O julgamento do incêndio da boate Kiss recomeçou às 9h desta quinta-feira (2) com mais seis depoimentos previstos para ocorrerem no Foro Central de Porto Alegre. Por volta das 11h horas, a sobrevivente do incêndio Jéssica Montardo Rosado, hoje com 33 anos, começou o segundo depoimento do dia.
Ela estava na boate e perdeu o irmão no incêndio. Ele entrou para tentar salvar as pessoas e morreu intoxicado. Jéssica estava bem em frente ao palco quando o incêndio começou.
"Eu vi acontecer, vi quando pegou a faísca, vi quando jogaram uma garrafinha d'água, vi quando pegaram os extintores, até que acho que não tinha como saber o que fazer. Até que eu vi o Marcelo [de Jesus, um dos réus], quando ele botou o microfone no chão e gritou sai", diz.
A jovem conta que não se recorda de Marcelo avisar algo sobre o incêndio no microfone, mas que ele gritou para as pessoas próximas do palco saírem do local.
"Eu virei as costas, me direcionei pra porta, voltei, tentei procurar meu irmão, não enxerguei, tinha muita gente, um menino me empurrou e disse que eu precisava sair. Fui andando no fluxo, tinha uma pessoa exatamente na minha frente e uma exatamente nas minhas costas. Eu só lembro na hora que eu tropecei e caí entre as duas portas", conta.
Jéssica estava na casa noturna com o irmão e mais três amigos. Eles moravam a três quadras da boate Kiss e foram caminhando para o local por volta da meia noite do dia da tragédia.
"Entramos lá e até então estava poucas pessoas lá dentro, fiquei com uma outra turma de amigos que já estava entrando também. Fiquei com eles, a noite foi acontecendo, peguei algo pra beber, fiquei junto com meu irmão, conversei, depois a boate já estava cheia.

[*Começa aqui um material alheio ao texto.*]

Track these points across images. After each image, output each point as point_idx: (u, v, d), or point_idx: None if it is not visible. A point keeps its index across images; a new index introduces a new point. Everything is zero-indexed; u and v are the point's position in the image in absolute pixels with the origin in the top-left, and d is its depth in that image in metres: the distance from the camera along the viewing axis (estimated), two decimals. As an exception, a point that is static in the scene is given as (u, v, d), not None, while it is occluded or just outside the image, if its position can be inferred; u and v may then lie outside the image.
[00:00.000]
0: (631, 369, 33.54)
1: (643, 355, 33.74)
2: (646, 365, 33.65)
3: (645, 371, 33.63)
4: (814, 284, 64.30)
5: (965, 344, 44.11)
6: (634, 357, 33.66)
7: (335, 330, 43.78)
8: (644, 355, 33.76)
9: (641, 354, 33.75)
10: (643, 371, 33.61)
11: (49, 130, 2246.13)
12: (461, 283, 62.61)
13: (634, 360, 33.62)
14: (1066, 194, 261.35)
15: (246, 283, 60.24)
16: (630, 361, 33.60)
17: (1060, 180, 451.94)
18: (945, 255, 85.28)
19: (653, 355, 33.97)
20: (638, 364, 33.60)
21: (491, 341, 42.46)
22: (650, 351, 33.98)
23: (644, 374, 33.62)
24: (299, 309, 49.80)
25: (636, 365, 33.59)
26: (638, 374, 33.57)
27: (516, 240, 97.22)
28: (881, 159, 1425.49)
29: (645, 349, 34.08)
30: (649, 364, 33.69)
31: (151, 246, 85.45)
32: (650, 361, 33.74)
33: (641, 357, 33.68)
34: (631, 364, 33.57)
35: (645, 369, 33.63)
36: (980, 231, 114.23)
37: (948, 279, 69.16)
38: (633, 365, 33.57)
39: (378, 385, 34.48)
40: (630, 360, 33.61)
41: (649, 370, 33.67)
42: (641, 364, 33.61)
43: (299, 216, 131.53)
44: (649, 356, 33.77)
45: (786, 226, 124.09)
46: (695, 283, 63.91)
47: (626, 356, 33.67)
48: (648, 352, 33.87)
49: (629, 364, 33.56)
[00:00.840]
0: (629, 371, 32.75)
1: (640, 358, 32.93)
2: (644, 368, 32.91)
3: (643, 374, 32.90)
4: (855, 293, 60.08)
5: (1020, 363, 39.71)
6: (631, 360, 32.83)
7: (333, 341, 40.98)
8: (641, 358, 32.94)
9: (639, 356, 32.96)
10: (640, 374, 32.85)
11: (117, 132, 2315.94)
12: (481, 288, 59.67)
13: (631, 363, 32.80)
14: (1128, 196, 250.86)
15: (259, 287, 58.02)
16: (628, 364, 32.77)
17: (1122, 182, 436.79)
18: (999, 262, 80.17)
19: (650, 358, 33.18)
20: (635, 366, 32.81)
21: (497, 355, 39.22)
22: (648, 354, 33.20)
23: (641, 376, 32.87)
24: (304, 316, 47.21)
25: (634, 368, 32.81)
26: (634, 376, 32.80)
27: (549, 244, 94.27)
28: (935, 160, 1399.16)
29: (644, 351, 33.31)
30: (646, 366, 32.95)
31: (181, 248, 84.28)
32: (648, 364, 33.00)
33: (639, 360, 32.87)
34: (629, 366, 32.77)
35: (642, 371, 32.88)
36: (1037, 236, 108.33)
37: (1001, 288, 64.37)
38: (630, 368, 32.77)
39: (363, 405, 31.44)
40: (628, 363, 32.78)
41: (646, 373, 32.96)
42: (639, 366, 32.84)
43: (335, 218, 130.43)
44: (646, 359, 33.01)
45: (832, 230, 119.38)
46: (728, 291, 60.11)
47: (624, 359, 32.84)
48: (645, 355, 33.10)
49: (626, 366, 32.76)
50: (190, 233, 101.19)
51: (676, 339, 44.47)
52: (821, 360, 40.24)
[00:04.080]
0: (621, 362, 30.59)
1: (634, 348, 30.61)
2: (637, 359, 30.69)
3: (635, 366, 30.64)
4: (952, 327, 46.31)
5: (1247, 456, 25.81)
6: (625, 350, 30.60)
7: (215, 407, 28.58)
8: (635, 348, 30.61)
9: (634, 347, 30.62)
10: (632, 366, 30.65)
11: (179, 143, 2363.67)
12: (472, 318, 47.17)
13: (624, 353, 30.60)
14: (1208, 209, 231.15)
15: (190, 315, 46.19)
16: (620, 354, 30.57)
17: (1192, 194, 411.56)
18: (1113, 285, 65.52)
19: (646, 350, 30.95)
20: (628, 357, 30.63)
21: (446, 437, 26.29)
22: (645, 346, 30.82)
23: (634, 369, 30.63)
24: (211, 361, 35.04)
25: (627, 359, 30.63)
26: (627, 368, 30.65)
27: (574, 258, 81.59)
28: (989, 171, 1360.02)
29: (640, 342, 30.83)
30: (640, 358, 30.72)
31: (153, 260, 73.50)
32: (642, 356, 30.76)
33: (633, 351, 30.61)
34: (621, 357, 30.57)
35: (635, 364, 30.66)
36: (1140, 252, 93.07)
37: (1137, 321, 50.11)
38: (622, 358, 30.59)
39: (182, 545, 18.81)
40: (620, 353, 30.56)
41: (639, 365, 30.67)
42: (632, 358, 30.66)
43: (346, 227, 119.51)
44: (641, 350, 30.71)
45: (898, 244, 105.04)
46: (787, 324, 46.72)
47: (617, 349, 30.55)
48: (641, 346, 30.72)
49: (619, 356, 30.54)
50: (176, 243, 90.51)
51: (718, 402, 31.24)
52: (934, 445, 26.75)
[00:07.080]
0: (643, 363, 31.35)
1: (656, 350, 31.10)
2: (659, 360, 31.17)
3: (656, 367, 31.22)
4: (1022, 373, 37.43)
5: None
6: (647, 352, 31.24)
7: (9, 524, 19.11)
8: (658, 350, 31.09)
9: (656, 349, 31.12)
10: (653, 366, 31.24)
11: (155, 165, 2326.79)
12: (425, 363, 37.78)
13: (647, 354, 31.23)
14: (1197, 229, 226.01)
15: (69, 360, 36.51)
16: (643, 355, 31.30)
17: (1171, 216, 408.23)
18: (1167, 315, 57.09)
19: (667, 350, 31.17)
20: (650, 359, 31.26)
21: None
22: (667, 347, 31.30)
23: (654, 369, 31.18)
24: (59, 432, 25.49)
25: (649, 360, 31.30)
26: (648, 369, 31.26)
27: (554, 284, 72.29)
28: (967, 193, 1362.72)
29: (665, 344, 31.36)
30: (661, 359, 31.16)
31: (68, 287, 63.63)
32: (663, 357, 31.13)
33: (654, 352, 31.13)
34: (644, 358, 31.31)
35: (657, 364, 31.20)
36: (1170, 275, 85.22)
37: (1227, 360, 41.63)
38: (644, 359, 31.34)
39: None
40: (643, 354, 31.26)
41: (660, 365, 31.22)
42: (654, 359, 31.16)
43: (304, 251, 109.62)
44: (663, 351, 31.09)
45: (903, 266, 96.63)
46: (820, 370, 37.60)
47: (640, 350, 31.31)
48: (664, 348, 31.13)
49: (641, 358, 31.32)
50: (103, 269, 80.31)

No segundo show da noite, encontrei meu irmão e avisei que iria na frente do palco, por já conhecer a banda [Gurizada Fandangueira]. Fui pra frente do palco, quase que colada no palco. Depois começou o funk, que eu não vou pronunciar que é uma coisa que eu não consigo."
Segundo ela, o irmão morto no incêndio entrou dentro da boate para tentar salvar outras pessoas. "Há relatos de bombeiros e pessoas que ajudaram, as pessoas acreditam que ele salvou de 14 a 15 pessoas, porque cada vez que ele ia ele voltava com dois. Eu queria ter feito mais mas eu não tive força", diz.
Jéssica recorda do irmão com carinho e emoção.
"Meu irmão era um menino de 1,98 e 130kg, meu pai diz que ele era como uma baleia, grande forte e doce. Por mais que ele não tivesse amigos e conhecidos, ele jamais viraria as costas. No pensamento dele eu ainda estaria lá dentro. Eu sempre digo que não perdi um irmão, mas que ganhei um por 26 anos, ele me ensinou muito. Ele jamais seria o mesmo se tivesse voltado pra casa e visto essa tragédia da magnitude que foi".
A jovem conta que viu Marcelo de Jesus, músico e Kiko, um dos sócios da boate, já na rua depois do incêndio.
"Vi o Marcelo logo na saída, até pedi pra ele me ajudar a achar meu irmão, mas depois não vi mais ele. Depois eu vi o Kiko sem camisa, no Carrefour, pedindo que ele queria entrar na boate, que deixassem ele entrar, que tinha muita gente morta, eu preciso entrar e ficar lá dentro, ele dizia. Tinha dois seguranças segurando ele".
O primeiro a ser ouvido foi Emanuel Pastl, hoje com 27 anos. Ele relembrou fatos sobre o início do incêndio. A tarde estão previstos para serem ouvidos outros três sobreviventes: Lucas Cauduro Peranzoni, Érico Paulus Garcia e Gustavo Cauduro Cadore e uma testemunha do Ministério Público (MP): Miguel Ângelo Teixeira Pedros
Nesta etapa do julgamento, 14 sobreviventes são questionados pelo juiz, pelo Ministério Público, pelo assistente de acusação e pelos defensores dos réus, nessa ordem. Os outros sete devem ser ouvidos nos dias seguintes.